The above mentioned are the functions of big data analytics and it is beneficial for all researchers. Significantly, the life cycle of big data analytics is also considered the required knowledge. Thus, our research experts have highlighted the phases in big data analytics.

Lifecycle phases of big data analytics

  • Business case evaluation
    • It states the reason and the intention of the analysis process
  • Identification of data
    • Data is recognized among the broad variety
  • Data filtering
    • The recognized data is filtered and this process eliminates the corrupted data
  • Data extraction
    • Data is transformed into the compatible format non-compatible data are extracted for this transformation process
  • Data aggregation
    • Various data from several data sets are integrated
  • Data analysis
    • The beneficial information is discovered through evaluating data with the statistical and analytical tools
  • Data visualization
    • Using the tools such as QlikView, Tableau, Power BI, and big data analysis is capable to generate graphical visualizations of the analysis process
  • Outcome of analysis
    • It is available for the business stakeholders to precede their further action

In addition, our knowledgeable research experts in this field of big data analysis, big data analytics provide plagiarism-free research reports for scholars. The following is about the application areas in big data analytics.

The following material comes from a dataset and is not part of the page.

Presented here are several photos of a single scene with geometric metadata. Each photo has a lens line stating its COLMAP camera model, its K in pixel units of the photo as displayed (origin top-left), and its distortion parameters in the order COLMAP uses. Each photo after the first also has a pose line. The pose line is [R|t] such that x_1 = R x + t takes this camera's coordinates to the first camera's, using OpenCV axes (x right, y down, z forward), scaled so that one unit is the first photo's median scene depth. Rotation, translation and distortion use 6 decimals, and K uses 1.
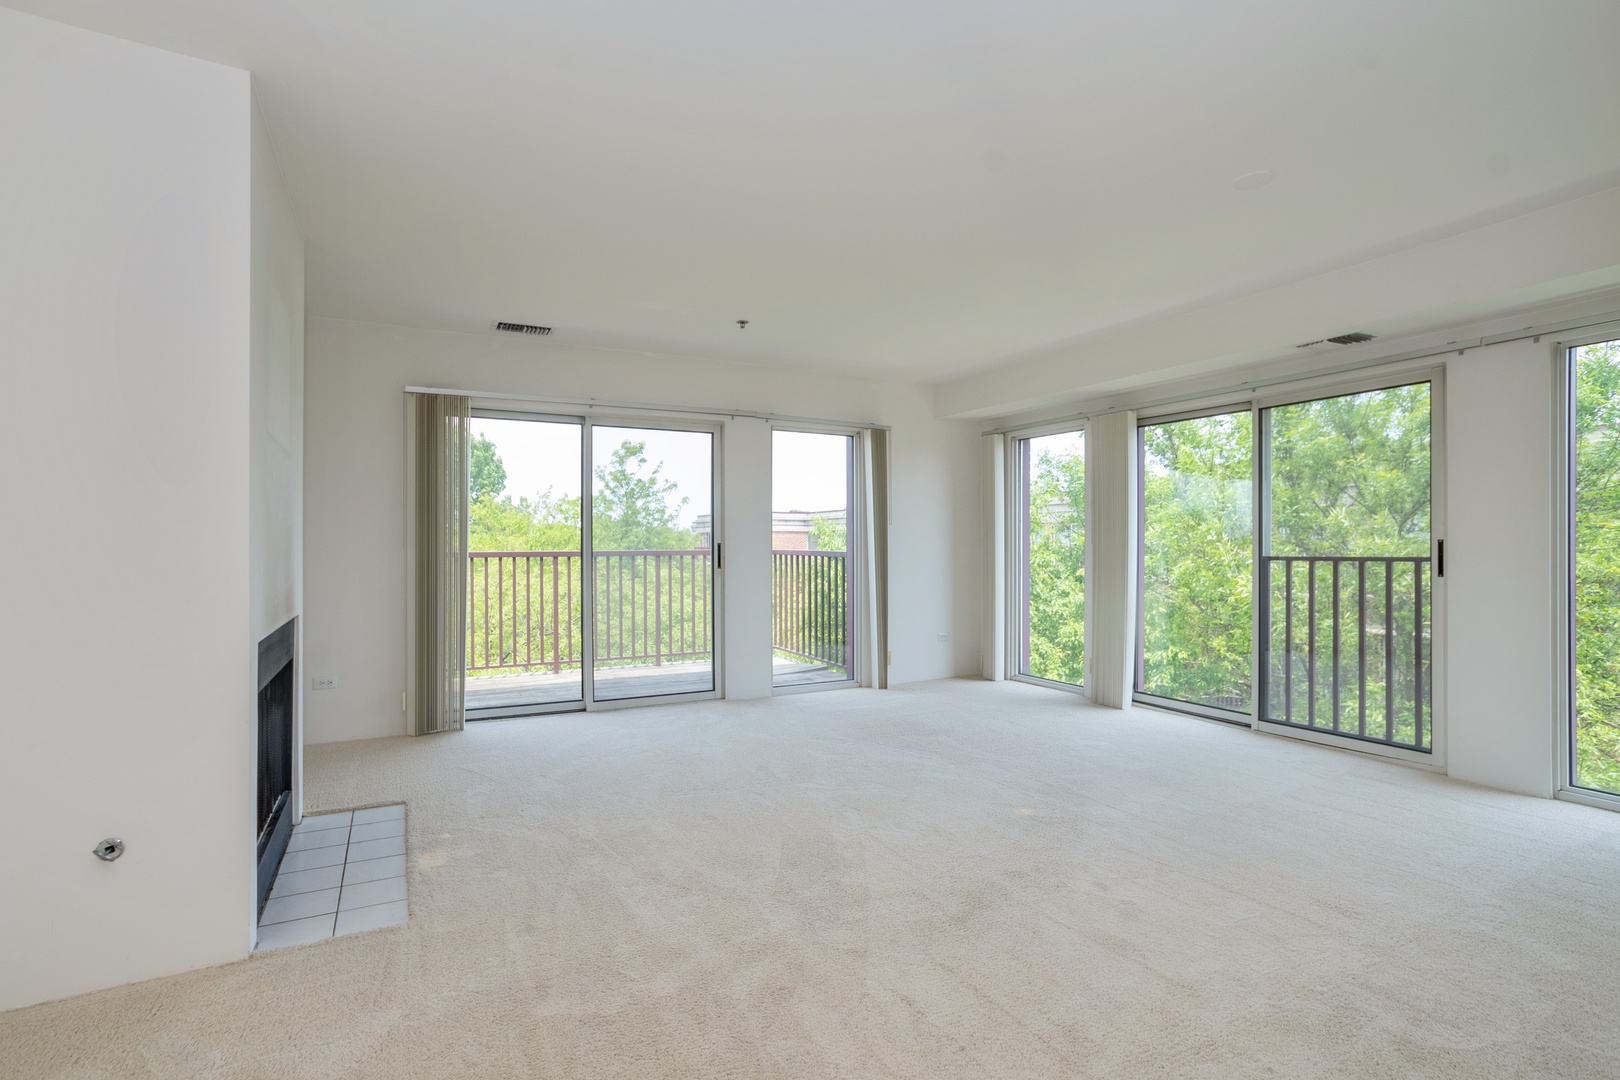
lens RADIAL K [[808.1, 0, 830.9], [0, 808.1, 537.9], [0, 0, 1]] dist [-0.001961, 0.000055]
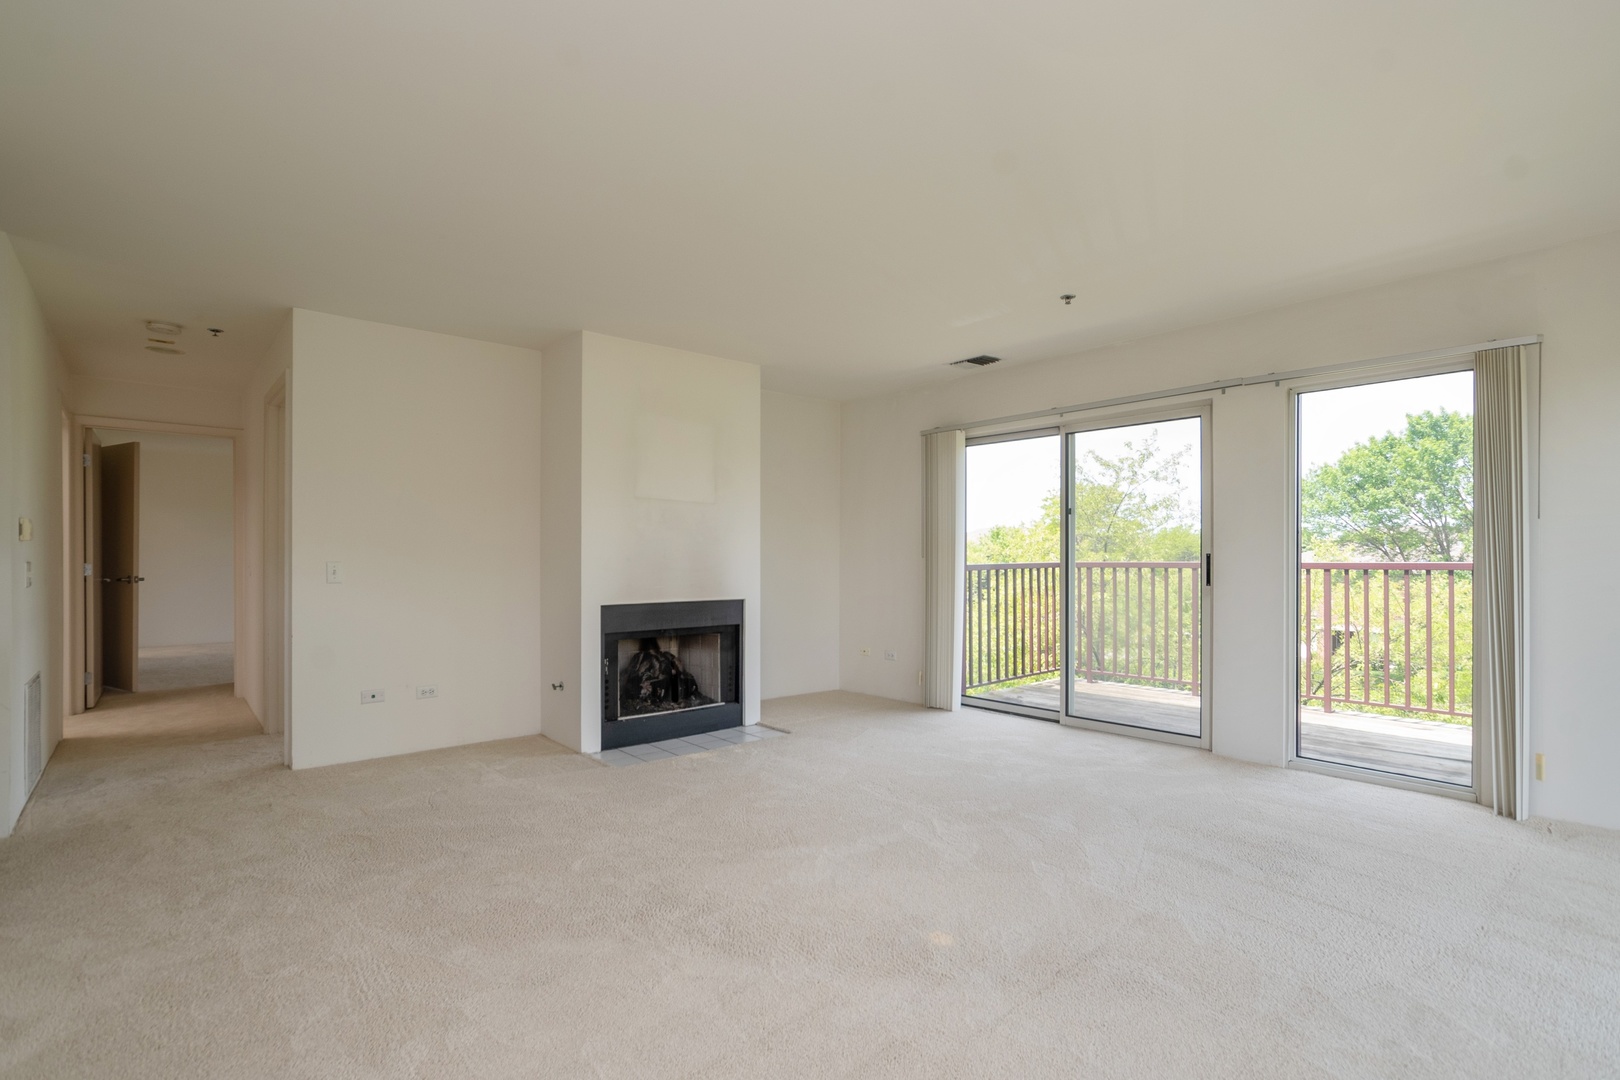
lens RADIAL K [[808.1, 0, 830.9], [0, 808.1, 537.9], [0, 0, 1]] dist [-0.001961, 0.000055]
pose [[0.218336, -0.019760, -0.975674, 0.569784], [-0.001726, 0.999786, -0.020635, 0.007670], [0.975872, 0.006190, 0.218255, 0.480495]]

Big data analytics application areas

  • Smart traffic light
    • Smart traffic is considered one of the finest parts of the smart cities process. The process is used as the regulation of traffic flow within the city
    • The transportation system is developed with all the traffic patterns
    • The process gathers data from all the traffic lights through the creation of an intelligent decision system
    • It is based on real-time big data analytics
  • Smart Education
    • The applications are used to connect the people with the active learning environment and that permits the people to adapt to various changes based on the society and the environment
    • It assists the organizations based on education for the personalized learning process
    • The education processes which are used to enhance the following functions
      • Productivity
      • Efficiency
      • Effectiveness
  • The smart services based on education are even more intelligent and flexible to offer useful data, assistance in all-time learning, developments in assessment and control

Big data analytics research topics

  • The verifiable and secure access control scheme for the big data storage
  • Prediction of traffic flow with big data
  • Unstructured big data analytics for the retrieving eCommerce
  • Communication network time series prediction based on big data method
  • Customer predictability with conversation prediction from the clickstream

To this end, we hope that you get a full knowledge of big data analytics research topics. Now, it is time to select your topic from this field. We assist in all areas based on big data analytics. In this field, we have years of experience.